*TASK DESCRIPTION*. List each line in the records below that contains the string "just", copying every such line in full.

*AVAILABLE DATA*.

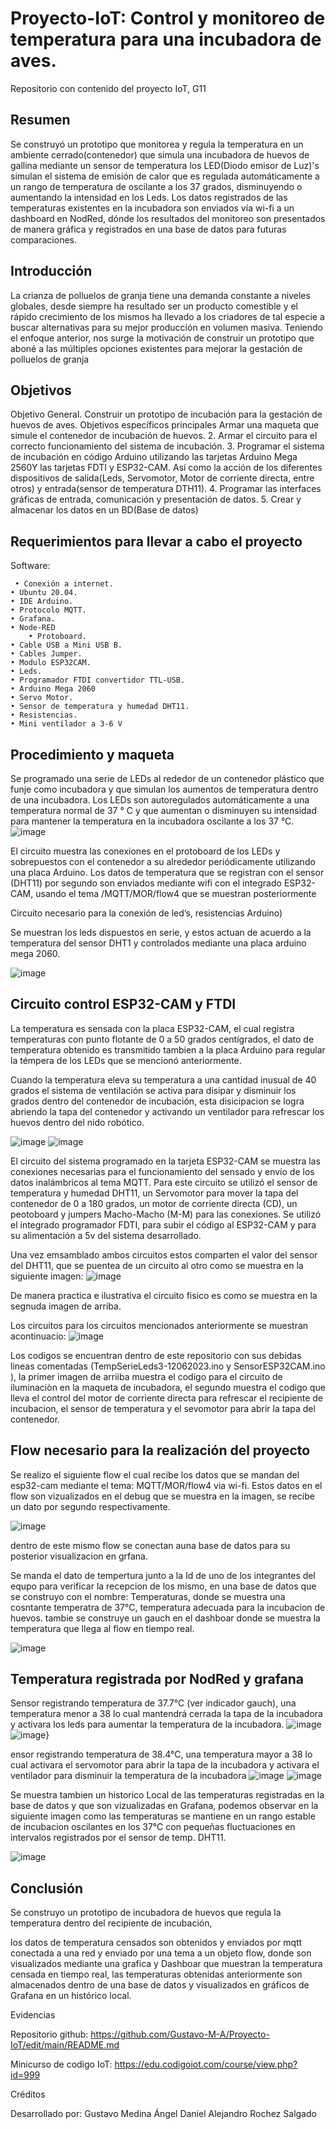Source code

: # Proyecto-IoT: Control y monitoreo de temperatura para una incubadora de aves.
Repositorio con contenido del proyecto IoT, G11
## Resumen
Se construyó un prototipo que monitorea y regula la temperatura en un ambiente cerrado(contenedor) que simula una incubadora de huevos de gallina mediante un sensor de temperatura los LED(Diodo emisor de Luz)'s simulan el sistema de emisión de calor que es regulada automáticamente a un rango de temperatura de oscilante a los 37 grados, disminuyendo o aumentando la intensidad en los Leds. Los datos registrados de las temperaturas existentes en la incubadora son enviados   vía wi-fi a un dashboard en NodRed, dónde los resultados del monitoreo son presentados de manera gráfica y registrados en una base de datos para futuras comparaciones.
##  Introducción
La crianza de polluelos de granja tiene una demanda constante a niveles globales, desde siempre ha resultado ser un producto comestible y el rápido crecimiento de los mismos ha llevado a los criadores de tal especie a buscar alternativas para su mejor producción en volumen masiva.
Teniendo el enfoque anterior, nos surge la motivación de construir   un prototipo que aboné a las múltiples opciones existentes para mejorar la gestación de polluelos de granja
##  Objetivos
Objetivo General. Construir un prototipo de incubación para la gestación de huevos de aves.
Objetivos específicos principales
Armar una maqueta que simule el contenedor de incubación de huevos.
2. Armar el circuito para el correcto funcionamiento del sistema de incubación.
3. Programar el sistema de incubación en código Arduino utilizando las tarjetas Arduino Mega 2560Y las tarjetas FDTI y ESP32-CAM. Así como la acción de los diferentes dispositivos de salida(Leds, Servomotor, Motor de corriente directa, entre otros)  y entrada(sensor de temperatura DTH11).
4. Programar las interfaces gráficas de entrada, comunicación y presentación de datos.
5. Crear y almacenar los datos en un BD(Base de datos)

## Requerimientos para llevar a cabo el proyecto
Software:

     • Conexión a internet.
    • Ubuntu 20.04.
    • IDE Arduino.
    • Protocolo MQTT.
    • Grafana.
    • Node-RED
        • Protoboard.
    • Cable USB a Mini USB B.
    • Cables Jumper.
    • Modulo ESP32CAM.
    • Leds.
    • Programador FTDI convertidor TTL-USB.
    • Arduino Mega 2060
    • Servo Motor.
    • Sensor de temperatura y humedad DHT11.
    • Resistencias.
    • Mini ventilador a 3-6 V

## Procedimiento y maqueta

Se programado una serie de LEDs al rededor de un contenedor plástico que funje como incubadora  y que simulan los aumentos de temperatura dentro de una incubadora.
Los LEDs son autoregulados automáticamente a una temperatura normal de 37 ° C y que aumentan o disminuyen su intensidad para mantener la temperatura en la incubadora oscilante a los 37 °C.
![image](https://github.com/Gustavo-M-A/Proyecto-IoT/assets/133837622/30d743c4-07e9-41d1-9173-950ca78a6224)

El circuito muestra las conexiones en el protoboard de los LEDs y sobrepuestos con el contenedor a su alrededor periódicamente utilizando una placa Arduino.
Los datos de temperatura que se registran con el sensor (DHT11) por segundo son enviados mediante wifi con el integrado ESP32-CAM, usando el tema /MQTT/MOR/flow4 que se muestran posteriormente

Circuito necesario para la conexión de led’s, resistencias Arduino)

Se muestran los leds dispuestos en serie, y estos actuan de acuerdo a la temperatura del sensor DHT1 y controlados mediante una placa arduino mega 2060.

![image](https://github.com/Gustavo-M-A/Proyecto-IoT/assets/133837622/090a863d-1873-461a-b469-3f251e3e4f00)

## Circuito control ESP32-CAM y FTDI
La temperatura es sensada con la placa ESP32-CAM, el cual registra temperaturas con punto flotante de 0 a 50 grados centígrados, el dato de temperatura obtenido es transmitido tambien a la placa Arduino para regular la témpera de los LEDs que se mencionó anteriormente.


 Cuando la temperatura eleva su temperatura a una cantidad inusual de 40 grados el sistema de ventilación se activa para disipar y disminuir los grados dentro del contenedor de incubación, esta disicipacion se logra abriendo la tapa del contenedor y activando un ventilador para refrescar los huevos dentro del nido robótico.
 
 ![image](https://github.com/Gustavo-M-A/Proyecto-IoT/assets/133837622/58541e0c-2526-4fcc-ae98-cd33b31c675c)
 ![image](https://github.com/Gustavo-M-A/Proyecto-IoT/assets/133837622/5dd65337-2c62-494d-8270-12da75f288c5)

El circuito del sistema programado en la tarjeta ESP32-CAM se muestra las conexiones necesarias para el funcionamiento del sensado y envío de los datos inalámbricos al tema MQTT.
Para este circuito se utilizó el sensor de temperatura y humedad DHT11, un Servomotor para mover la tapa del contenedor de 0 a 180 grados, un motor de corriente directa (CD), un peotoboard y jumpers Macho-Macho (M-M) para las conexiones.
Se utilizó el integrado programador FDTI, para subir el código al ESP32-CAM y para su alimentación a 5v del sistema desarrollado.

Una vez emsamblado ambos circuitos estos comparten el valor del sensor del DHT11, que se puentea de un circuito al otro como se muestra en la siguiente imagen: 
![image](https://github.com/Gustavo-M-A/Proyecto-IoT/assets/133837622/55d5aff6-12ec-476e-996f-96380f274d11)

De manera practica  e ilustrativa el circuito fisico es como se muestra en la segnuda imagen de arriba.

Los circuitos para los circuitos mencionados anteriormente se muestran acontinuacio: 
![image](https://github.com/Gustavo-M-A/Proyecto-IoT/assets/133837622/85af2701-bd87-4abb-b9bd-9f93f2689dfa)

Los codigos se encuentran dentro de este repositorio con sus  debidas lineas comentadas (TempSerieLeds3-12062023.ino  y SensorESP32CAM.ino ), la primer imagen de arriiba muestra el  codigo para el circuito de iluminaciòn en la maqueta de incubadora, el segundo muestra el codigo que lleva el control del motor de corriente directa para refrescar el recipiente de incubacion, el sensor de temperatura y el sevomotor para abrir la tapa del contenedor.

## Flow necesario para la realización del proyecto

Se realizo el siguiente flow el cual recibe los datos que se mandan del esp32-cam mediante el tema: MQTT/MOR/flow4 via  wi-fi.
Estos datos en el flow son vizualizados en el debug que se muestra en la imagen, se recibe un dato por segundo respectivamente.

![image](https://github.com/Gustavo-M-A/Proyecto-IoT/assets/133837622/2f6bad98-226b-4367-b922-085f9bf8fa57)

dentro de este mismo flow se conectan auna base de datos para su posterior visualizacion en grfana.

Se manda el dato de tempertura junto a la Id de uno de los integrantes del equpo para verificar la recepcion de los mismo, en una 
base de datos que se construyo con el nombre: Temperaturas, donde se muestra una cosntante temperatra de 37°C, temperatura adecuada para la incubacion de huevos. tambie se construye un gauch en el dashboar donde se muestra la temperatura que llega al flow en tiempo real.

![image](https://github.com/Gustavo-M-A/Proyecto-IoT/assets/133837622/81f6b094-0363-4b57-aa09-25953f307068)


## Temperatura registrada por NodRed y grafana 

Sensor registrando temperatura de 37.7°C (ver indicador gauch), una temperatura menor a 38 lo cual mantendrá cerrada la tapa de la incubadora y activara los leds para aumentar la temperatura de la incubadora.
![image](https://github.com/Gustavo-M-A/Proyecto-IoT/assets/133837622/fba2e61d-1d0b-4689-9237-df8f53d657ca)
![image](https://github.com/Gustavo-M-A/Proyecto-IoT/assets/133837622/8d143927-cf36-47c9-866a-5c2774651236)}

ensor registrando temperatura de 38.4°C, una temperatura mayor a 38 lo cual activara el servomotor para abrir la tapa de la incubadora y activara el ventilador para disminuir la temperatura de la incubadora
![image](https://github.com/Gustavo-M-A/Proyecto-IoT/assets/133837622/463a078f-88f4-4d5c-b24d-1b8d7b7aa448)
![image](https://github.com/Gustavo-M-A/Proyecto-IoT/assets/133837622/ef4f3f03-6b2f-48be-87d8-190cecb7ea7b)

Se muestra tambien un historico Local de las temperaturas registradas en la base de datos y que son vizualizadas en Grafana, podemos observar en la siguiente imagen como las temperaturas se mantiene en un rango estable de incubacion oscilantes en los 37°C con pequeñas fluctuaciones en intervalos registrados por el sensor de temp. DHT11.

![image](https://github.com/Gustavo-M-A/Proyecto-IoT/assets/133837622/021d6ceb-378b-49e8-9ae8-794638e0949f)


## Conclusión

Se construyo un prototipo de incubadora de huevos que regula la temperatura dentro del recipiente de incubación, ​

los datos de temperatura censados son obtenidos y enviados por mqtt conectada a una red y enviado por una tema a un objeto flow, donde son visualizados mediante una grafica y Dashboar que muestran la temperatura censada en tiempo real, las temperaturas obtenidas anteriormente son almacenados dentro de una base de datos y visualizados en gráficos de Grafana en un histórico local.


Evidencias

Repositorio github: https://github.com/Gustavo-M-A/Proyecto-IoT/edit/main/README.md

Minicurso de codigo IoT: https://edu.codigoiot.com/course/view.php?id=999

Créditos

Desarrollado por:
Gustavo Medina Ángel
Daniel Alejandro Rochez Salgado









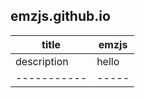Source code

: ## emzjs.github.io

| title | emzjs |
| ----- | ----- |
| description | hello | 
| ----------- | ----- |
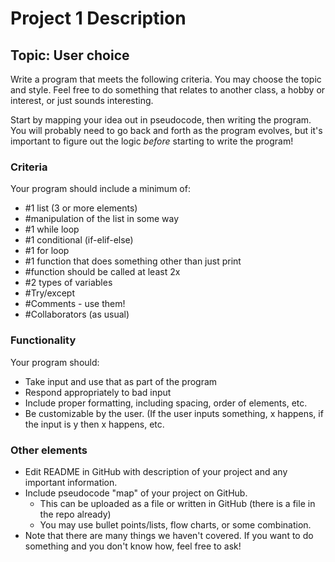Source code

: # Project 1 Description
## Topic: User choice

Write a program that meets the following criteria. You may choose the topic and style. Feel free to do something that relates to another class, a hobby or interest, or just sounds interesting.

Start by mapping your idea out in pseudocode, then writing the program. You will probably need to go back and forth as the program evolves, but it's important to figure out the logic *before* starting to write the program!

### Criteria
Your program should include a minimum of: 
* #1 list (3 or more elements)
* #manipulation of the list in some way
* #1 while loop
* #1 conditional (if-elif-else)
* #1 for loop
* #1 function that does something other than just print
* #function should be called at least 2x
* #2 types of variables
* #Try/except
* #Comments - use them!
* #Collaborators (as usual)

### Functionality
Your program should:
* Take input and use that as part of the program
* Respond appropriately to bad input
* Include proper formatting, including spacing, order of elements, etc.
* Be customizable by the user. (If the user inputs something, x happens, if the input is y then x happens, etc.

### Other elements
* Edit README in GitHub with description of your project and any important information.
* Include pseudocode "map" of your project on GitHub.
  * This can be uploaded as a file or written in GitHub (there is a file in the repo already)
  * You may use bullet points/lists, flow charts, or some combination. 
* Note that there are many things we haven't covered. If you want to do something and you don't know how, feel free to ask!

*COMPLETED EXERCISE*.
Write a program that meets the following criteria. You may choose the topic and style. Feel free to do something that relates to another class, a hobby or interest, or just sounds interesting.
* #1 function that does something other than just print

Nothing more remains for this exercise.